Madeleine abanou a cabeça, não ia contar nada, preferia ficar ali presa do que pôr os amigos naquela situação e trazê-los também para ali. Nunca os iria trair de qualquer maneira, por isso os tinha mandado fugir quando sabia que eles a vinham ajudar.

- Não estava a fazer nada. – engoliu em seco enquanto na sua cabeça ia surgindo a mentira que iria contar, sabia que não acreditariam nela mas tinha de fazer o que fosse preciso para conseguir sair dali. – Estava a dar uma volta e assustei-me quando vi o carro da polícia. – continuou a falar fitando os seus pés. – Não sei quem eles eram, não os conheço. – fechou os olhos.

Ouviu o polícia deixar escapar um pequeno riso. – Conseguirias ser convincente se não estivesses a mentir. – o polícia parou em frente a ela. – Vou deixar-te ir embora até porque não passas de uma miudinha que parece não fazer mal a uma mosca. – retorquiu e pegou num telefone estendo-o para ela. – Liga aos teus pais, só sais daqui quando te vierem buscar.

Madeleine engoliu em seco, não podia sequer pensar em ligar aos pais. Eles passavam-se e punham-na de castiga até ela fazer oitenta anos, para depois a seguir a matarem.

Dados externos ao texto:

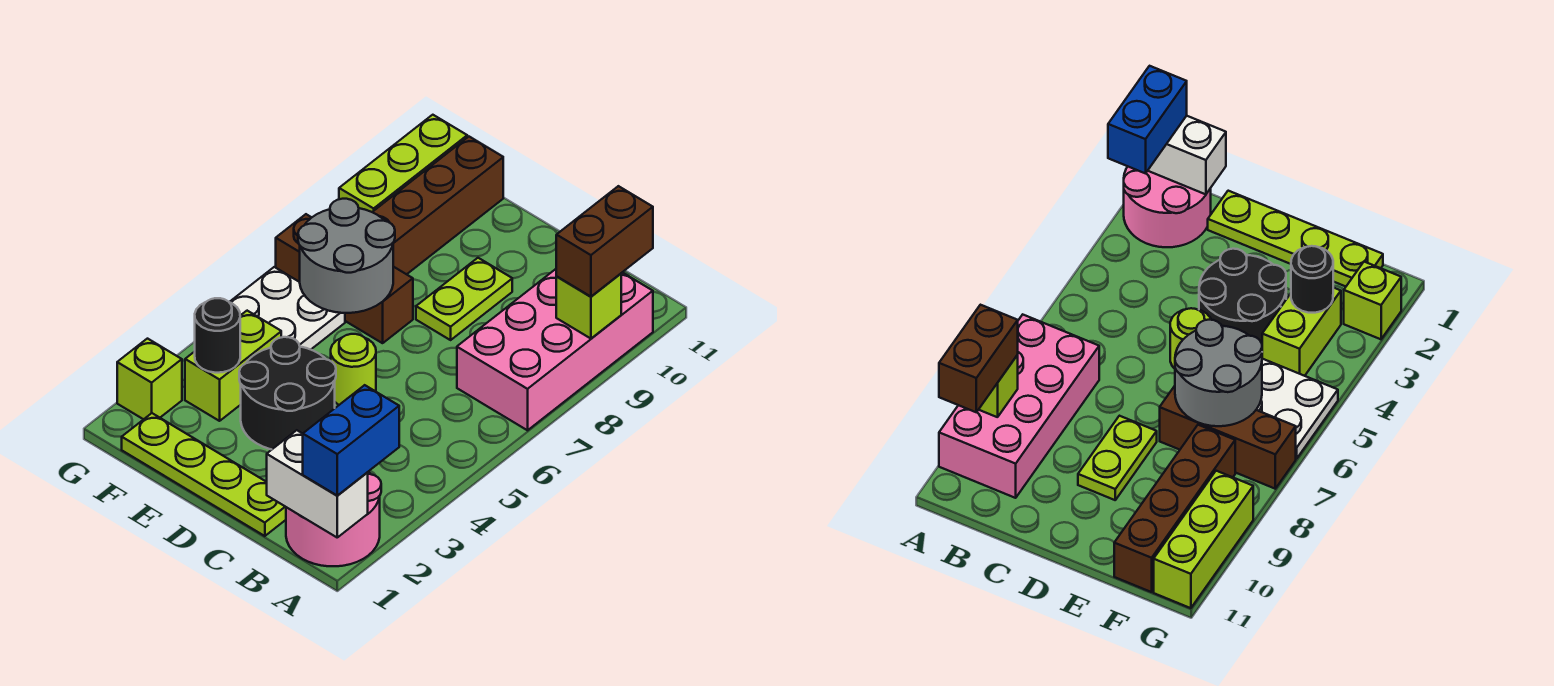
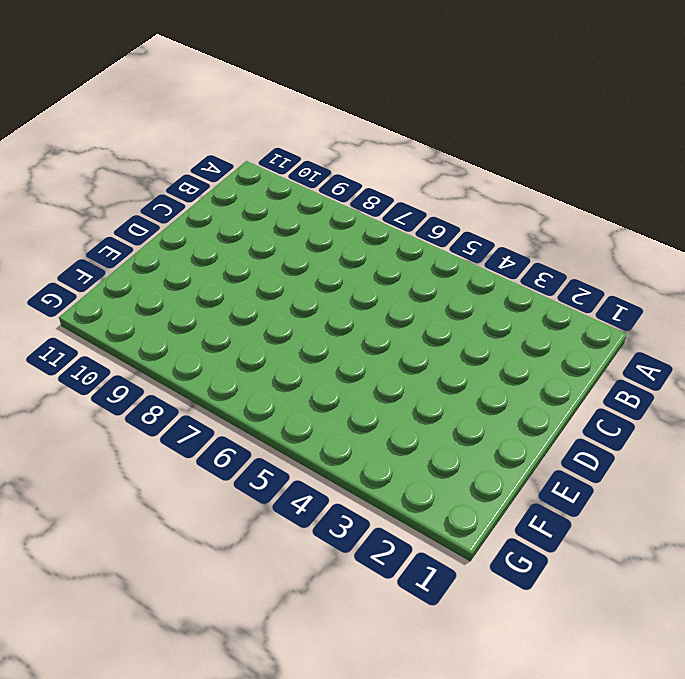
none -> pink round brick A1:B2 level 1
none -> pink brick A7:B10 level 1
none -> lime plate C1:F1 level 1

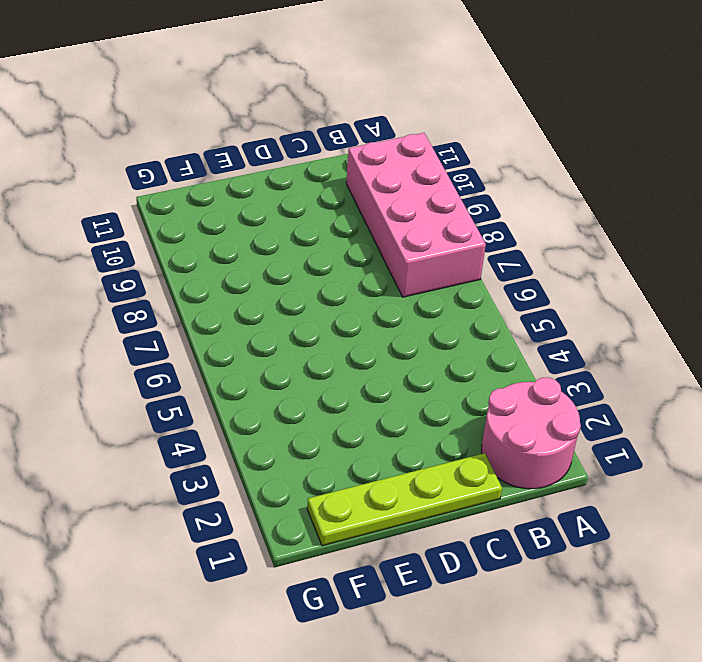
none -> black round brick D3:E4 level 1
none -> lime round brick D5 level 1
none -> lime plate D8:D9 level 1

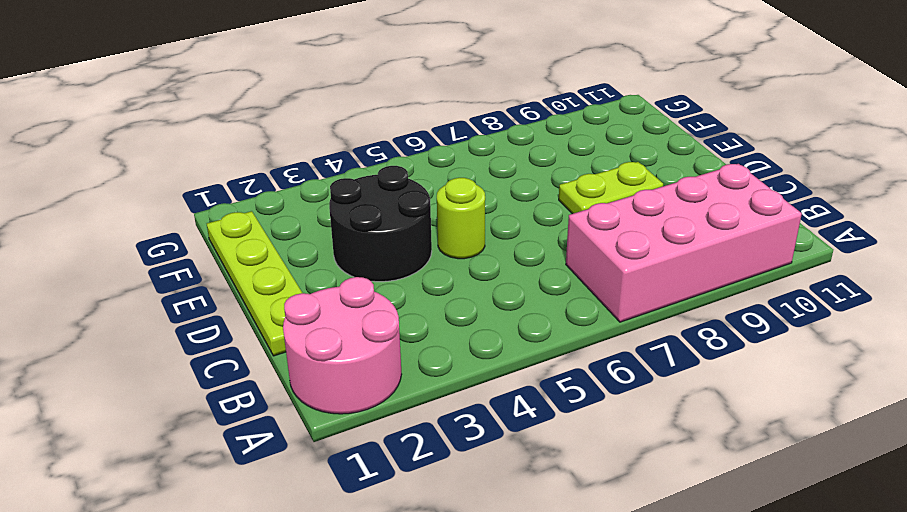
none -> brown brick E7:G7 level 1
none -> lime brick F3:F4 level 1
none -> white plate F5:G6 level 1

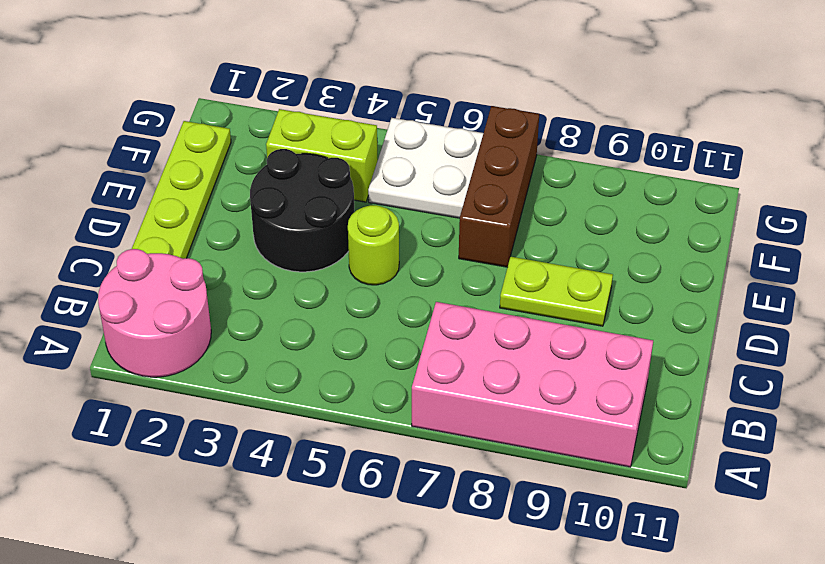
none -> brown brick F8:F11 level 1
none -> lime brick G2 level 1
none -> lime brick G9:G11 level 1

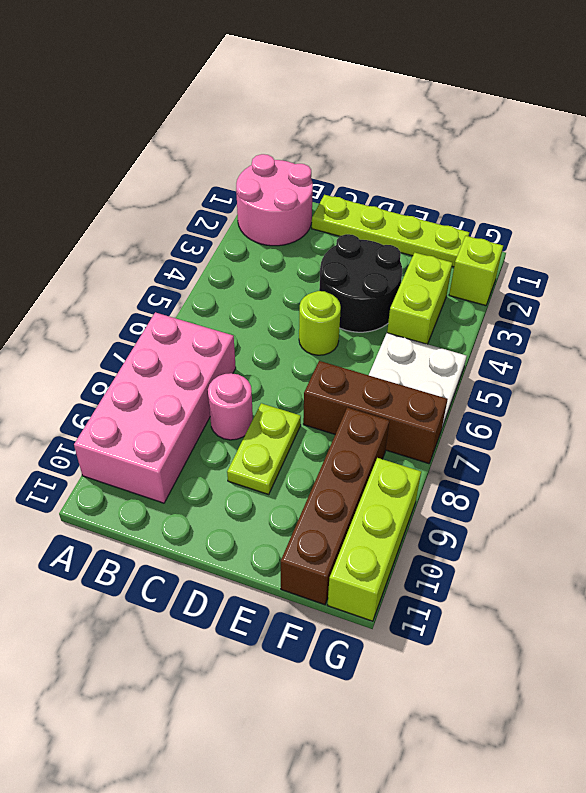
pink round brick C8 level 1 -> none
none -> white brick A1:B1 level 2
none -> lime brick A9 level 2
none -> grey round brick E6:F7 level 2

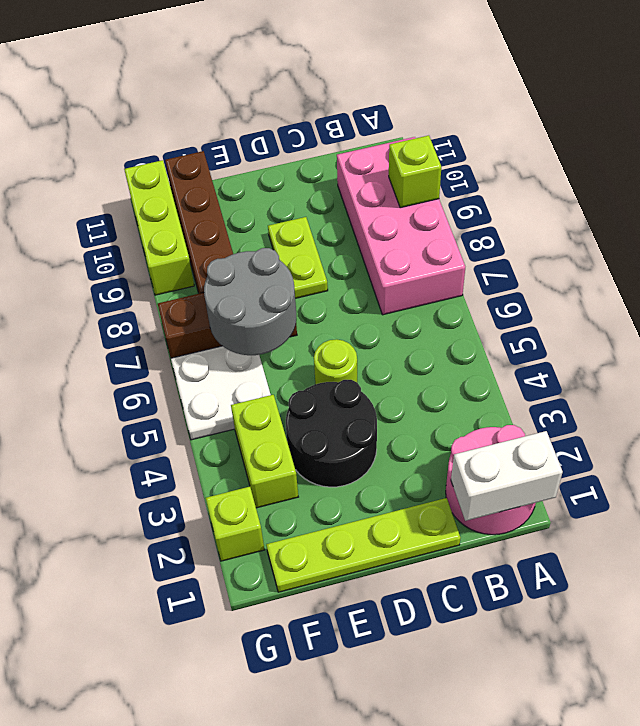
none -> black round brick F3 level 2
none -> blue brick A1:A2 level 3
none -> brown brick A9:A10 level 3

- Os meus pais não estão cá. – já que tinha contado uma mentira não fazia mal continuar com aquilo. – Posso ligar a um amigo? – perguntou levantando finalmente o olhar para o polícia. Este assentiu com a cabeça, tirou-lhe as algemas fazendo a rapariga abanar ligeiramente as mãos ao senti-las livres. O polícia começou a afastar-se.

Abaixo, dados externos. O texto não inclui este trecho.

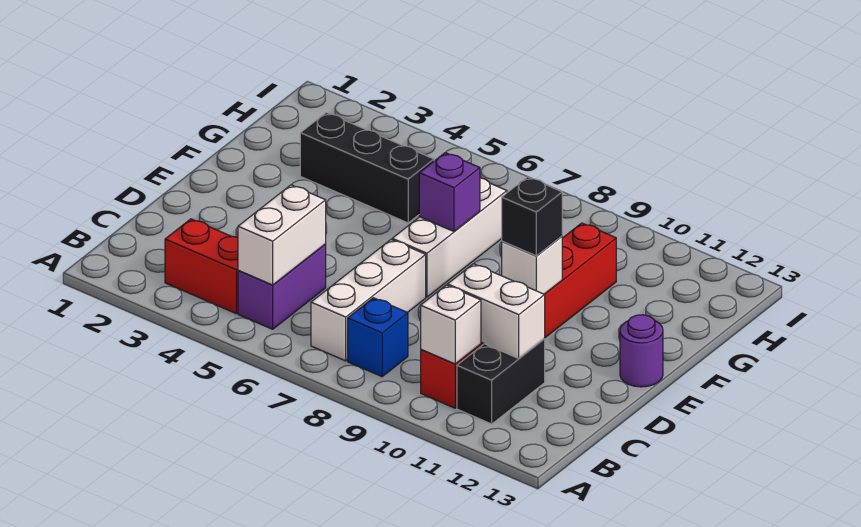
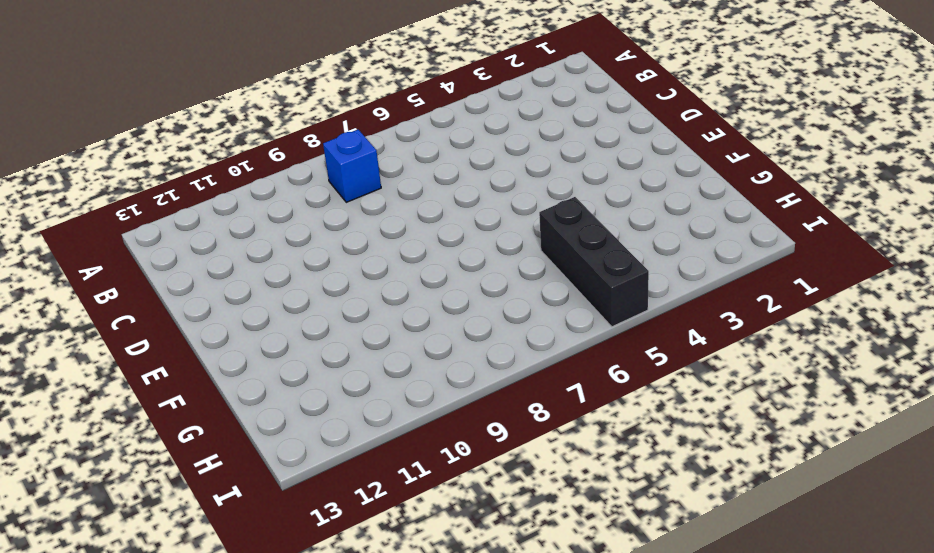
black brick G5:I5 level 1 -> black brick G3:G5 level 1
none -> red brick B3:B4 level 1
none -> purple brick B5:C5 level 1
none -> white brick B7:D7 level 1

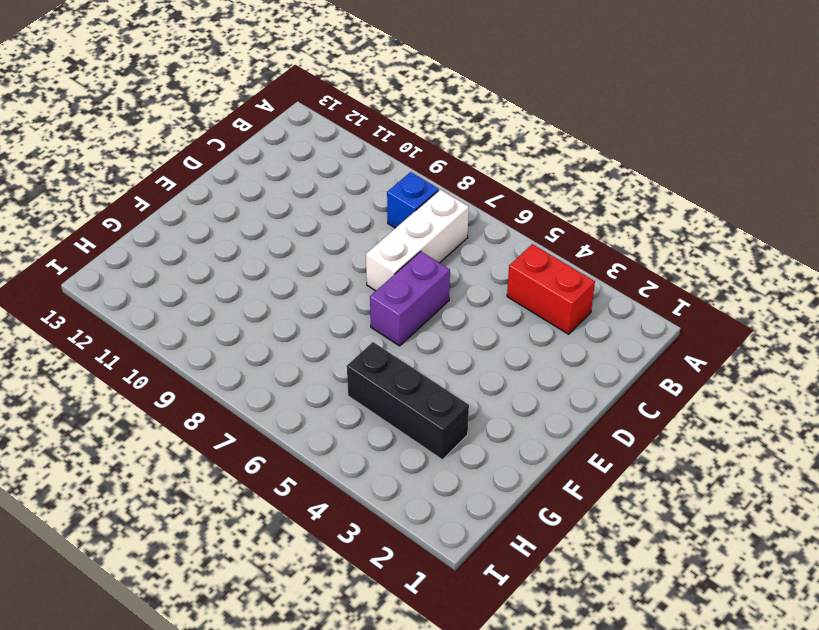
purple brick D6:E6 level 1 -> purple brick B5:C5 level 1
none -> red brick B10:G10 level 1
none -> black brick B11:C11 level 1
none -> white brick E7:G7 level 1

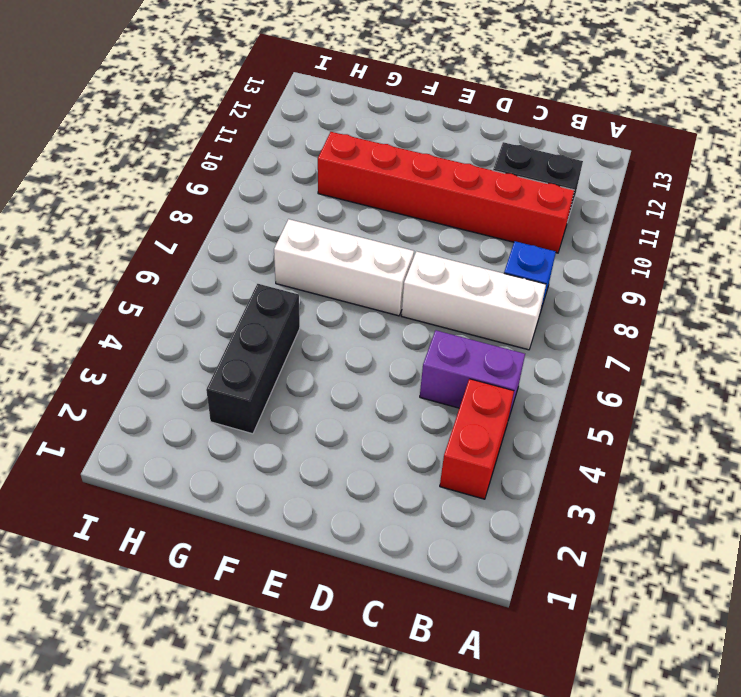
none -> purple round brick E13 level 1
none -> white brick B5:C5 level 2
none -> white brick B10 level 2

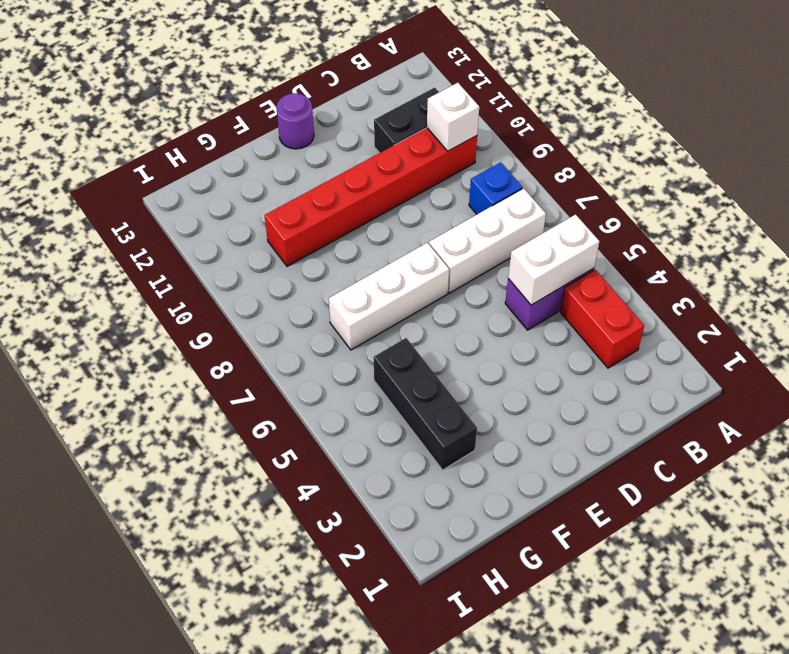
none -> white brick C10:C11 level 2
none -> white brick E10 level 2
none -> purple brick F7 level 2

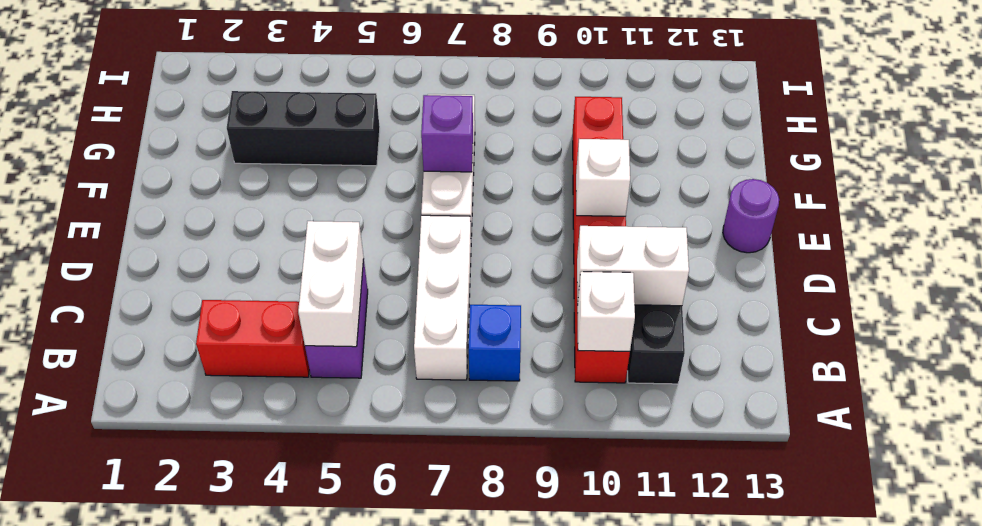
none -> black brick E10 level 3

- Estou do lado de fora da porta quando acabares. – retorquiu abrindo a porta e saindo lá para fora. A rapariga pegou no telefone e marcou o número do Kevin, poderia ser estúpido ligar para ele mas tinha sido a primeira pessoa que lhe tinha vindo à cabeça, os polícias não tinham visto os amigos para além de vultos que poderiam ser qualquer pessoa.

- Kevin. – chamou baixo quando o rapaz atendeu o telemóvel.

- Mads?? – ele gritou. – Porque é que me estás a ligar? Onde é que estás? – perguntou.

A rapariga revirou os olhos quando parecia que ele nunca mais se calava com as perguntas. – Estou na esquadra… - murmurou. – Anda cá buscar-me por favor, eles só me deixam sair se alguém me vier buscar.

- Estás doida ou quê? – o rapaz bufou. – Eles ainda me apanham Madeleine. – retorquiu num tom de voz exasperado.

- Eles não sabem nada de vocês. – suspirou. – Eu não posso ligar aos meus pais, por favor anda buscar-me. – pedinchou mordendo o lábio. O rapaz lá acabou por ceder, afinal não podia deixar a rapariga ali, ela tinha-os tirado daquela situação ao deixar que apenas ela fosse apanhada.

Madeleine pousou o telefone e levantou-se indo abrir a porta devagar e vendo o polícia encostado à ombreira da mesma à sua espera. Explicou-lhe que o amigo a vinha buscar não tardava nada e o polícia mandou-a sentar-se numa das cadeiras que estavam lá numa espécie de sala de espera ou lá o que aquilo era.

A rapariga encostou a cabeça para trás e tocou levemente com um dedo no lado direito do seu rosto, aquele que estava magoado. Com tudo aquilo nunca mais se tinha lembrado daquele pequeno pormenor na sua cara. Fez uma careta quando sentiu uma dor percorrer-lhe toda aquela parte, provavelmente estava toda pisada devido à força com que tinha batido no chão. Olhou o seu dedo cheio de vestígios de sangue já meio seco, encolheu os ombros e respirou fundo, estava livre e isso era o mais importante.